5 Colum. J. Eur. L. 199 (1999)
Mark J. Roe. Professor of Law, Columbia Law School.
Germany lacks good securities markets. Initial public offerings are infrequent, securities trading is shallow, and even large public firms typically have big blockholders that make the large firms resemble “semi-private” companies. These “private” firm characteristics of German ownership are often attributed to poor legal protection of minority stockholders, the lack of an equity owning culture, the lack of an entrepreneurial culture (one that would create many new businesses and IPOs), and permissive rules that allowed big banks and bank blockholding to develop and dominate in ways barred in the U.S.
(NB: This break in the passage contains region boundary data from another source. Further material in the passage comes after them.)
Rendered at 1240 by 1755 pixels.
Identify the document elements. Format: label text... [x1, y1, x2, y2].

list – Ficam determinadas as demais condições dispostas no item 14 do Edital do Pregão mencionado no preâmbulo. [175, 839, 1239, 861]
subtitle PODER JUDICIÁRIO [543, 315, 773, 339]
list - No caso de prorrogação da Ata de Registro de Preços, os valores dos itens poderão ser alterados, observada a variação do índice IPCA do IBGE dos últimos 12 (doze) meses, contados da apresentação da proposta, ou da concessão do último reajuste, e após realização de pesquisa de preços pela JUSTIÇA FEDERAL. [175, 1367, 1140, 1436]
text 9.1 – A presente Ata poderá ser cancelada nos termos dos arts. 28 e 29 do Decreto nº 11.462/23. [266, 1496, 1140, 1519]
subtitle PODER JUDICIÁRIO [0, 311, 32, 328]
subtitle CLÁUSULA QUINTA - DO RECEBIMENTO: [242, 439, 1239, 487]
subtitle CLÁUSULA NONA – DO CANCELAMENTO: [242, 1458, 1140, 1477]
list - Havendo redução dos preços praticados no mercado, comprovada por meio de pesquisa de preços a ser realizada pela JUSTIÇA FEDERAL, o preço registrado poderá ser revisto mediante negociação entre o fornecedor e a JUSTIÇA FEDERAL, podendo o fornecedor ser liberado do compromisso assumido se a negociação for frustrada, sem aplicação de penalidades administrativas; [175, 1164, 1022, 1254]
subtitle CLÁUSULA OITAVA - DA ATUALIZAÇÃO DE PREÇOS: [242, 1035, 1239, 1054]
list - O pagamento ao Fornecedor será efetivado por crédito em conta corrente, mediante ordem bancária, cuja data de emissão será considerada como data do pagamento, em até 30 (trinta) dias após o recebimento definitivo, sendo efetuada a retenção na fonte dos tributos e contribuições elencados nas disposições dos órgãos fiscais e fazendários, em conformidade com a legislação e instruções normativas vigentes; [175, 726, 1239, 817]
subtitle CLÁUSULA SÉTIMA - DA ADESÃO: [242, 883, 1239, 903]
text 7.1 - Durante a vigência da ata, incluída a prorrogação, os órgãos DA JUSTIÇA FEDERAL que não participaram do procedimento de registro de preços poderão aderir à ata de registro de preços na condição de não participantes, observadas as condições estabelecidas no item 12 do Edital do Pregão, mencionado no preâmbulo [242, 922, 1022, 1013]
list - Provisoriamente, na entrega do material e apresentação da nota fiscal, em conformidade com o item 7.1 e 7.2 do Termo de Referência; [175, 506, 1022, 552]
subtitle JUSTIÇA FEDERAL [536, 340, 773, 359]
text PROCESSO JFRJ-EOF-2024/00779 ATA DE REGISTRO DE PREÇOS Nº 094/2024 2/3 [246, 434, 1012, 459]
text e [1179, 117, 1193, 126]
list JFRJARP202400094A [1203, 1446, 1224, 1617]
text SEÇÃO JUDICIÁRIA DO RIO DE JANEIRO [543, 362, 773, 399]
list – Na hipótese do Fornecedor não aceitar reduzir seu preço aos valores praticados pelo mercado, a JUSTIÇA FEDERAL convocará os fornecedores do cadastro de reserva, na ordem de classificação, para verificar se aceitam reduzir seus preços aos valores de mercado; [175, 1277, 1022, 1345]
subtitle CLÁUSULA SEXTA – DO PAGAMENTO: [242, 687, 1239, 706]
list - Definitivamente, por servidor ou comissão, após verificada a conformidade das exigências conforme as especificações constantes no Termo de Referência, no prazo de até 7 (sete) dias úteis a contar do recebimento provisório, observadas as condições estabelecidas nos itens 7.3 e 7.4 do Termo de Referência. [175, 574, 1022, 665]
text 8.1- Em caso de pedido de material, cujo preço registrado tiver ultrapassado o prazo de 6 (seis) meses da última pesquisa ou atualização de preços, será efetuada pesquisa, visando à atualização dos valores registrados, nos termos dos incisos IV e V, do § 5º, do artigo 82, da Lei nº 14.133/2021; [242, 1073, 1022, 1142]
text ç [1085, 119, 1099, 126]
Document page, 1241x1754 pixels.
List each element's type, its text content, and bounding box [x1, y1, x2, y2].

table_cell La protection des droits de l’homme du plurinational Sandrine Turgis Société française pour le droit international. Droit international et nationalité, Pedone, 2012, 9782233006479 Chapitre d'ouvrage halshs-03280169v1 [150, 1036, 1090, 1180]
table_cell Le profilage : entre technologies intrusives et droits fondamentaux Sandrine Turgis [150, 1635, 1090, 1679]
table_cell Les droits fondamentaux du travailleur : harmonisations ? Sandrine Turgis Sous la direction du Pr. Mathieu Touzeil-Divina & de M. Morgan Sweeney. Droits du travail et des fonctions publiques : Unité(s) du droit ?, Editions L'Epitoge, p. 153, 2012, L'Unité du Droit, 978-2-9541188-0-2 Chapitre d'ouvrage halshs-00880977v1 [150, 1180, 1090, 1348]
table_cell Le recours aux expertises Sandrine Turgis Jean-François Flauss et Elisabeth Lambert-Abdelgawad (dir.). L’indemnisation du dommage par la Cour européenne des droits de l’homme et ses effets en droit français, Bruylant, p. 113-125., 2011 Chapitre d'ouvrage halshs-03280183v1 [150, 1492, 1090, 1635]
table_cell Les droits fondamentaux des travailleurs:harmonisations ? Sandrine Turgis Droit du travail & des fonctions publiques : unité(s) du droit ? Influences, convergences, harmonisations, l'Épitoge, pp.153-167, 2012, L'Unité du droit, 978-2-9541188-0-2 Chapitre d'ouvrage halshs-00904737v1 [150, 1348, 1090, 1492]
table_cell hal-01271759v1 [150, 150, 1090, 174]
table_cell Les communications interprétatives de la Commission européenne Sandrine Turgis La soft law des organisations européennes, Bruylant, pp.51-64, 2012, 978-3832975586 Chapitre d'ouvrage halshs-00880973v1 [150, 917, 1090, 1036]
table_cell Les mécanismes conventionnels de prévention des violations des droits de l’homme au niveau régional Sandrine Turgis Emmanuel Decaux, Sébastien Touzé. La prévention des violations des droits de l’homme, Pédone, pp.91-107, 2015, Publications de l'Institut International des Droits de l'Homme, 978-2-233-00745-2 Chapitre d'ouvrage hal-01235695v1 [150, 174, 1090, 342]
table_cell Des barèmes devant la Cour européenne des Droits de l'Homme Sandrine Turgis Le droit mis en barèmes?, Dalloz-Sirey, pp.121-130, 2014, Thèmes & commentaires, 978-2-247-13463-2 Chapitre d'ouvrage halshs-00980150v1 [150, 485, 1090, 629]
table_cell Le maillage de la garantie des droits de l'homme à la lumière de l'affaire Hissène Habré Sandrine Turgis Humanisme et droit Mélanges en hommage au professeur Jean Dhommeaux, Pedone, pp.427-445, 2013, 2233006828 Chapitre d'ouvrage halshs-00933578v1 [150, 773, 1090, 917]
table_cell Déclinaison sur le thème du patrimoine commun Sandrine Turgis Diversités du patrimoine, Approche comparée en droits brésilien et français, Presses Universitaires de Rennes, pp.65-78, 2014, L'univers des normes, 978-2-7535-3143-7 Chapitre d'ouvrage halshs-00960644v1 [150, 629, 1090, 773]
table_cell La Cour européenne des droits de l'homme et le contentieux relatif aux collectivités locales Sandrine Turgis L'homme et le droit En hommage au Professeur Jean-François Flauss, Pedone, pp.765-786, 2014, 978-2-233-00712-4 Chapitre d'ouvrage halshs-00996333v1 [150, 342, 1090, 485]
German institutions though provide another, probably additional, potentially alternative, explanation for the weakness of German securities markets. German codetermination (by which employees control half of the seats on the German supervisory board) undermines diffuse ownership for two related reasons. First, stockholders may wish that the firm’s governing institutions have a blockholding “balance of power,” a balance that, given German law’s mandate that half the supervisory board represent employees, diffusely owned firms may be unable to create. Codetermination may raise agency costs, by making it more likely than otherwise that managers would implement strategies that they and employees, but not shareholders, would prefer. Managers have a well-known propensity to expand firms in ways that do not benefit shareholders, but favor themselves (and incumbent employees). Blockholders can sometimes mitigate the increased agency costs by either managing the firm directly or by acting on managers to align them with shareholders.